Going into cardiac arrest at night can be particularly deadly, and now new research suggests that it might strike women more than men.
Sudden cardiac arrest is an electrical malfunction that causes the heart to stop beating. The survival rate for out-of-hospital cardiac arrest is only 10%, the researchers said.
“Dying suddenly during nighttime hours is a perplexing and devastating phenomenon,” said senior study author Dr. Sumeet Chugh. He is director of the Center for Cardiac Arrest Prevention at Cedars-Sinai Smidt Heart Institute, in Los Angeles.
“We were surprised to discover that being female is an independent predictor of these events,” Chugh said.
Between 17% and 41% of the estimated 350,000 sudden cardiac arrests in the United States each year occur between 10 p.m. and 6 a.m. For the study, the researchers analyzed data on more than 3,200 daytime cases of sudden cardiac arrest and 918 nighttime cases.
The investigators found that just over 25% of cases involving women occurred at night, compared with nearly 21% of cases involving men, according to the study published online Jan. 19 in the journal Heart Rhythm.
More research is needed to learn about the reasons for women’s increased risk, but a respiratory component might play a role, the study authors said.
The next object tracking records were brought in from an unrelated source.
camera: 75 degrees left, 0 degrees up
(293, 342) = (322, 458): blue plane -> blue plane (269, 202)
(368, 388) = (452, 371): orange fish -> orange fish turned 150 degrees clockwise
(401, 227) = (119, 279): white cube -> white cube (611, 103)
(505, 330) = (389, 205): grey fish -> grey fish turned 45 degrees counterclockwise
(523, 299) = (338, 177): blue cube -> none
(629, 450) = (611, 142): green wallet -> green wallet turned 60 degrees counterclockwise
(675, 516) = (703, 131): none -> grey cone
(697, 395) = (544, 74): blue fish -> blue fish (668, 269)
The findings showed that lung disease was much more common in people who had nighttime cardiac arrests than in those who had daytime cardiac arrests. Those who had nighttime cardiac arrests were also more likely to be current or previous smokers.
“The prevalence of chronic obstructive lung disease and asthma were found to be significantly higher in sudden cardiac arrest cases at night compared with daytime cases, regardless of gender,” Chugh said in a Cedars-Sinai news release.
“Brain-affecting medications [including sedatives and painkillers], some of which have the potential to suppress breathing, were also found to have a significantly greater usage in nighttime compared to daytime cardiac arrest,” he added.
That suggests that doctors may need to be cautious when prescribing sedatives, and pain and depression drugs to high-risk patients, especially women, the study team noted.